E-commerce as a percentage of retail sales is about 4% in Mexico versus 13% to 14% in the U.S. Additionally, eMarketer, a respected data source, recently revised its forecast for e-commerce sales in Mexico up to $20 billion for 2019, putting the country ahead of Argentina and just behind Brazil—long a global powerhouse—at $24 billion. With the rapid growth of e-commerce in Mexico, the country could surpass Brazil in e-commerce sales by 2022. What’s more, FIBRA Prologis points out that e-commerce requires three times the logistics space compared to brick-and-mortar retailers due to high inventory, broader product variety, reverse logistics, and the shipping of parcels versus pallets.
According to JP Morgan’s initiation note, FIBRA Prologis’ footprint is “attractively exposed to the potential growth of e-commerce in Mexico, with 51% of online shoppers in the country located in its key markets, while 70% of Prologis’ current development pipeline and 65% of its land bank are in two of the main e-commerce demand regions.”

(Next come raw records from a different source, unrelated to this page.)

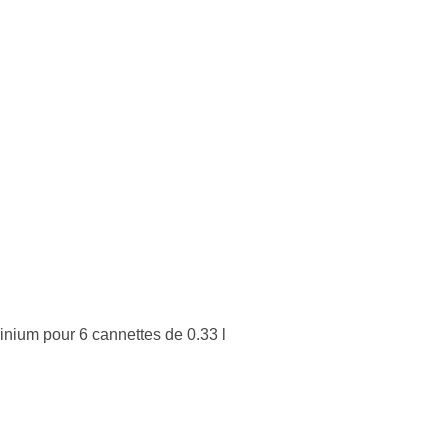
inium pour 6 cannettes de 0.33 l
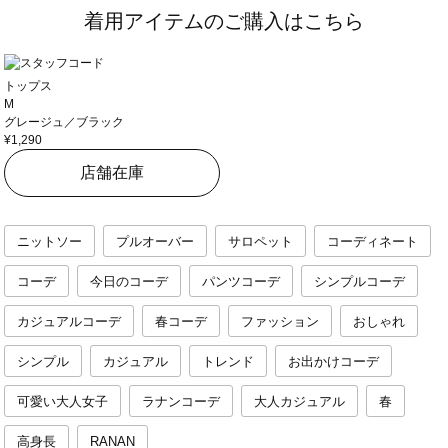
着用アイテムのご購入はこちら
トップス
M
グレージュ／ブラック
¥1,290
店舗在庫
ニットソー
プルオーバー
サロペット
コーディネート
コーデ
今日のコーデ
パンツコーデ
シンプルコーデ
カジュアルコーデ
春コーデ
ファッション
おしゃれ
シンプル
カジュアル
トレンド
お出かけコーデ
可愛い大人女子
ラナンコーデ
大人カジュアル
春
高身長
RANAN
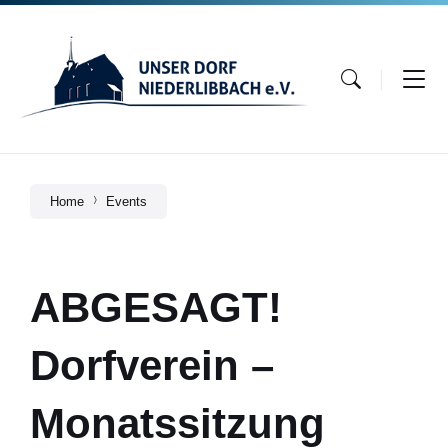
Skip
Skip
Skip
to
to
to
content
main
footer
navigation
Home
Events
ABGESAGT!
Dorfverein –
Monatssitzung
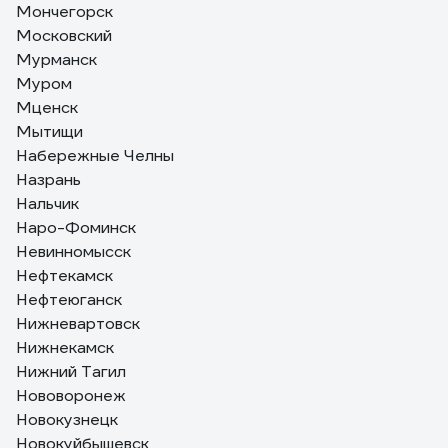
Мончегорск
Московский
Мурманск
Муром
Мценск
Мытищи
Набережные Челны
Назрань
Нальчик
Наро-Фоминск
Невинномысск
Нефтекамск
Нефтеюганск
Нижневартовск
Нижнекамск
Нижний Тагил
Нововоронеж
Новокузнецк
Новокуйбышевск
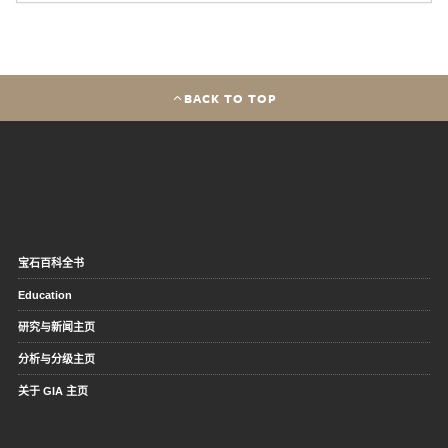
BACK TO TOP
宝石百科全书
Education
研究与新闻主页
分析与分级主页
关于 GIA 主页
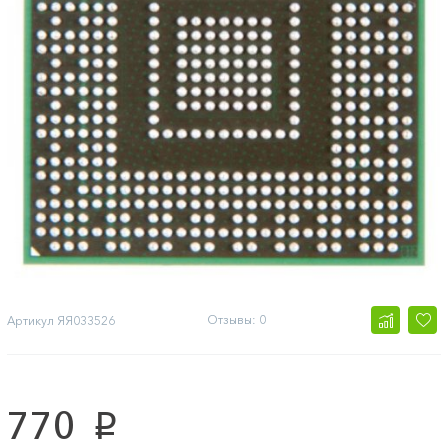
Отзывы: 0
Артикул
ЯЯ033526
770
p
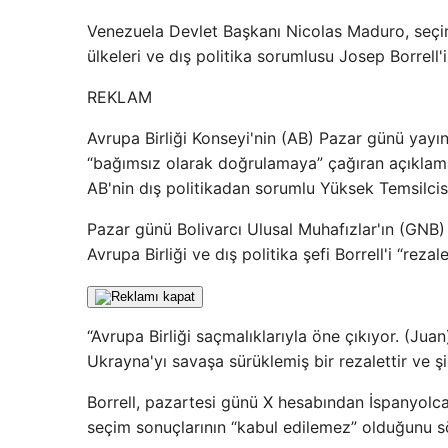
Venezuela Devlet Başkanı Nicolas Maduro, seçim
ülkeleri ve dış politika sorumlusu Josep Borrell
REKLAM
Avrupa Birliği Konseyi'nin (AB) Pazar günü yayın
“bağımsız olarak doğrulamaya” çağıran açıklam
AB'nin dış politikadan sorumlu Yüksek Temsilcisi
Pazar günü Bolivarcı Ulusal Muhafızlar'ın (GNB
Avrupa Birliği ve dış politika şefi Borrell'i “rezal
“Avrupa Birliği saçmalıklarıyla öne çıkıyor. (Juan
Ukrayna'yı savaşa sürüklemiş bir rezalettir ve ş
Borrell, pazartesi günü X hesabından İspanyolca
seçim sonuçlarının “kabul edilemez” olduğunu s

To be sure, there are things that keep Gutiérrez up at night: Guadalajara, Mexico’s second-largest city, has seen a rapid rise in supply in the last two years from new entrants; crime in Mexico continues drawing headlines; and more broadly, trade wars among the world’s largest economies. “Our strategy, properties, people, and sponsors are great, so it is things beyond our control—mainly geopolitical and macroeconomic,” Gutiérrez says. “We have to be prepared for change regardless of what causes it.”
Overall, according to Evercore’s McGrath, “there are many reasons to be bullish on Mexico longer term with its growing middle class and its younger population versus most areas of the world.”